WHAT NEEDS TO BE DONE:
The entries below are to be transcribed in full, without their images.
*** Opening of WORKING DATA ***
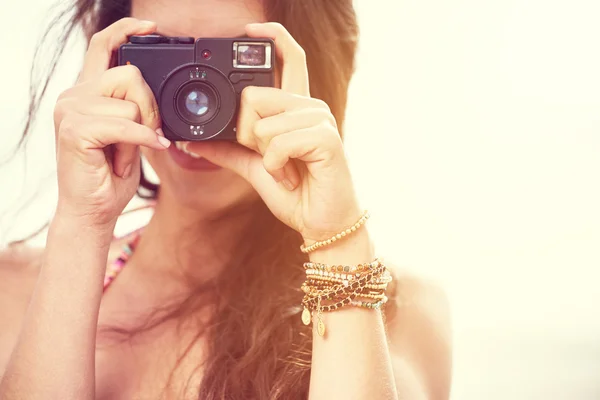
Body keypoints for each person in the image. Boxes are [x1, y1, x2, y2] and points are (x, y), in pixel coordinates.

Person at [0, 1, 451, 399]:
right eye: (164, 51)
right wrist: (81, 223)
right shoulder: (17, 289)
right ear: (113, 63)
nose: (195, 98)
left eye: (234, 61)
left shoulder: (396, 311)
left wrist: (336, 240)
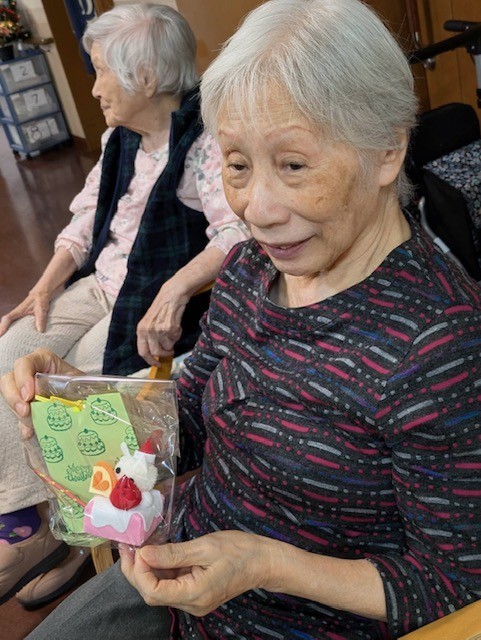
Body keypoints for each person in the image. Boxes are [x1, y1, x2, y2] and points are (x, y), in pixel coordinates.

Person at [2, 0, 481, 637]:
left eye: (293, 165)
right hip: (184, 560)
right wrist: (79, 401)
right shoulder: (253, 268)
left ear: (388, 150)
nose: (256, 209)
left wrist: (265, 566)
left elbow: (453, 580)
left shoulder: (439, 345)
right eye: (236, 165)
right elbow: (192, 414)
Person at [0, 3, 248, 608]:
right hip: (100, 285)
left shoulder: (203, 145)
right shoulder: (119, 140)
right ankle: (28, 519)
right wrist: (45, 285)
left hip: (144, 300)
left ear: (145, 78)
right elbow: (86, 221)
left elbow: (234, 233)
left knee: (71, 393)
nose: (94, 87)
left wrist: (175, 288)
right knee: (10, 354)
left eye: (102, 71)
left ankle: (64, 533)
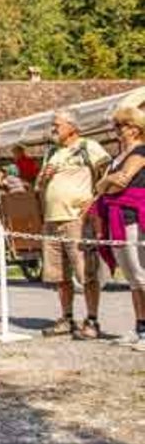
*** Close of WORKING DATA ***
SOLUTION TO THE PROBLEM:
Body keypoints for each person in the image. Boxes are [x1, y1, x2, y2] and points are (x, y), in pixel coordinates.

Person at [0, 1, 451, 399]:
right eye: (164, 51)
right wrist: (81, 223)
right shoulder: (17, 289)
right ear: (113, 63)
nose: (195, 98)
left eye: (234, 61)
left shoulder: (396, 311)
left wrist: (336, 240)
Body keypoints for each person in the image. Boxes are [x1, y1, x2, y2] and points are (x, y), in pixel coordinates.

Person at [2, 0, 481, 637]:
left eye: (293, 165)
right hip: (184, 560)
right wrist: (79, 401)
right shoulder: (253, 268)
left ear: (388, 150)
nose: (256, 209)
left wrist: (265, 566)
left elbow: (453, 580)
left shoulder: (439, 345)
right eye: (236, 165)
right elbow: (192, 414)
Person at [0, 3, 248, 608]:
right hip: (100, 285)
left shoulder: (203, 145)
right shoulder: (119, 140)
right ankle: (28, 519)
right wrist: (45, 285)
left hip: (144, 300)
left ear: (145, 78)
right elbow: (86, 221)
left elbow: (234, 233)
left knee: (71, 393)
nose: (94, 87)
left wrist: (175, 288)
right knee: (10, 354)
left eye: (102, 71)
left ankle: (64, 533)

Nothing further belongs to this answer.